As Professor Deirdre McCloskey once noted, “[in] 1900 a typical American household of the middle class would spend 44 hours [a week] in food preparation,” and most of that work fell to women. In other words, back in the days of churning one’s own butter and baking one’s own bread, food preparation took up the same hours as a full‐time job. That estimate includes time spent on purchasing, cooking and serving food as well as dishwashing. Keep in mind that in addition to cooking, women were also often responsible for cleaning the home, laundry, mending clothes, and tending to children.
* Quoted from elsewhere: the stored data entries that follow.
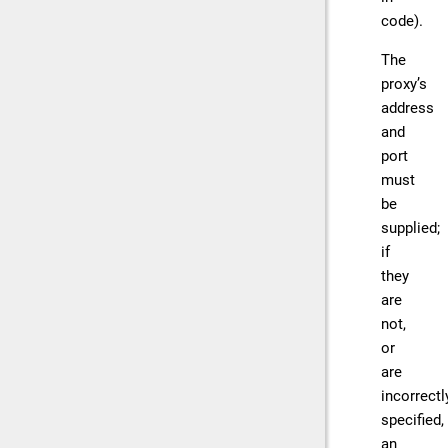
code).
The
proxy’s
address
and
port
must
be
supplied;
if
they
are
not,
or
are
incorrectl
specified,
an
Things started changing quickly. In 1910, U.S. households spent approximately six hours daily cooking meals, including cleanup; by the mid‐1960s (when more reliable estimates began), that fell to one and a half hours. By 2008, the average low‐income American spent just over an hour on food preparation each day and the average high‐income American spent slightly less than an hour on food preparation daily.
Disaggregating the data by gender reveals even more progress for women. In the United States, from the mid‐1960s to 2008, women more than halved the amount of time they spent on food preparation (whereas men nearly doubled the time they spent on that activity, as household labor distributions became more equitable between the genders).
Mass production of everyday foodstuffs helped transform how women spent their time. In 1890, 90 percent of American women baked their own bread. Factory‐baked, pre‐sliced bread debuted in 1928. By 1965, 78 out of every 100 pounds of flour a U.S. woman brought into her kitchen came in the form of baked bread or some other ready‐prepared good. Today, baking bread is an amusement for foodies, rather than a necessary chore for all women.
Over time, markets brought about and lowered the cost of such innovations as microwaves, convection ovens, ranges, grills, toasters, blenders, food processors, slow‐cookers and other labor‐saving kitchen devices. Markets have even produced grocery delivery services that bring food to one’s door with the touch of an application on a smartphone. Market processes also lowered the cost of dining out, and today Americans spend more dining out than eating in.
The liberation of women from the kitchen is ongoing, as technological devices and mass‐produced goods spread to new parts of the world. Globally, as many as 55 percent of households still cook entirely from raw ingredients at least once a week. A 2015 survey found that average hours spent cooking among those who regularly cook are as high as 13.2 hours per week in India, and 8.3 in Indonesia, compared to 5.9 in the United States.
The gap in time spent on food preparation between rich and poor countries remains wide. But even in India — the poorest country surveyed, and the one with the highest reported average food preparation hours — women devote almost 31 fewer hours to food preparation per week than U.S. households did in 1900. Even allowing for compatibility problems when comparing those figures (the estimate for 1900 was for the household and included meal cleanup time), the sheer size of this difference suggests some improvement.
Much room for progress remains. In 2016, only 0.6 percent of Chinese households and 0.1 percent of Indian households had a dishwasher, compared to 67 percent of U.S. households, according to Euromonitor data. In 2016, microwave market penetration was just 23.4 of Chinese households and 3.1 percent of Indian households, compared to 91.3 percent of U.S. households. Only 15 percent of Indian households owned a refrigerator in 2006.
If prosperity continues to spread and poverty to decline globally, kitchen appliances and ready‐made goods will free up more and more hours of women’s food preparation time around the world. There may always be freak accidents like the one in Manhattan, but there is no reason why innovation cannot lessen the risk by liberating women everywhere from kitchen chores.